Eleanor Roosevelt on the portico of the White House with celebrities taking part in the 1937 president’s birthday ball. Library of Congress/Harris & Ewing

Radio and motion picture superstar Eddie Cantor coined the phrase in 1938. He reasoned that even Depression-battered Americans wouldn’t begrudge a dime to a good cause. Cantor’s annual March of Dimes variety shows were simulcast by all the major radio networks, featured the biggest entertainers of the day and set a template for every all-star telethon broadcast by radio’s successor.

“A little change from big people will mean a big change in little people!” chirped Molly of the radio duo Fibber McGee and Molly, the Hollywood Reporter reported in January 1942. Dime by dime, the campaigns raked in millions.

However, as with the victory over Japan and Germany in World War II, the conquest of polio was a surrender ceremony FDR did not live to witness. On April 12, 1945, he died of a stroke while visiting the Warm Springs spa.

Repurposed now as a fitting memorial to the late president, the March of Dimes campaign soldiered on. And, eventually, the medical research it supported paid off. On April 12, 1955, on the 10th anniversary of FDR’s death, the field trials for the oral vaccine developed by Dr. Jonas Salk were declared a success. A wave of nationwide jubilation ensued.

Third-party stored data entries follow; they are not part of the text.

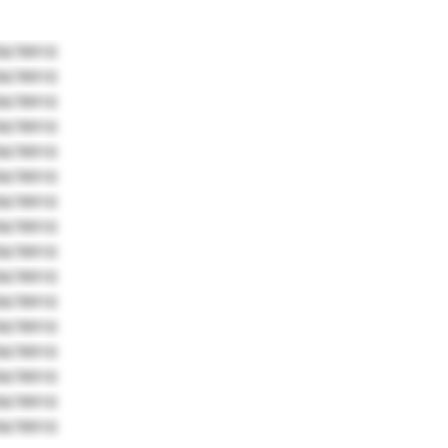
5678910
5678910
5678910
5678910
5678910
5678910
5678910
5678910
5678910
5678910
5678910
5678910
5678910
5678910
5678910
5678910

In those days, there was no such thing as an anti-vaxxer: Almost every American knew someone who had been stricken. By the mid-1960s, together with a more easily administered oral vaccine introduced by Dr. Albert Sabin in 1961, polio had been effectively eliminated as a public health menace in the U.S. It exists now only in isolated pockets in the poorest regions of developing nations.

A sorrowful salute

Shortly after the success of the Salk vaccine, FDR’s fight against polio was given an elegiac salute in Dore Schary’s play “Sunrise at Campobello,” named after the island off the coast of New Brunswick where FDR was first stricken. It showed the late president as Americans never saw him — flat on his back, carried on a stretcher, falling on his face and crawling backwards up the stairs — before he reemerges to public life, in braces and crutches, at the 1924 Democratic Convention.

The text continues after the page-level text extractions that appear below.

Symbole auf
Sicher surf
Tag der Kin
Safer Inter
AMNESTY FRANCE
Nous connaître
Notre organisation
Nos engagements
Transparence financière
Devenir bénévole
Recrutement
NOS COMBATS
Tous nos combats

A generation of hard-boiled theater critics waxed sentimental at the portrait of a president many had voted for four times. A “deeply moving chronicle … of a vigorous man struck down by a terrible illness,” wrote Brooks Atkinson in The New York Times. “What rose from the invalid’s chair was greater than what had climbed into it.”

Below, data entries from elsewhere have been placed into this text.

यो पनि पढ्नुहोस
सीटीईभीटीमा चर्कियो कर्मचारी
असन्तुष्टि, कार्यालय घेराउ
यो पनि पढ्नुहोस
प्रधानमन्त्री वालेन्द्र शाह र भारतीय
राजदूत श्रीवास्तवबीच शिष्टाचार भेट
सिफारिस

“Sunrise at Campobello” opened on Broadway on Jan. 30, 1958 — the president’s birthday — and the film version premiered in New York on Sept. 23, 1960, in time to give another patrician Democrat with liberal credentials then running for president a vicarious boost. The opening night’s proceeds from both the stage and screen versions were donated, of course, to the March of Dimes. It was a reminder of the other great battle that FDR waged, in public and in private.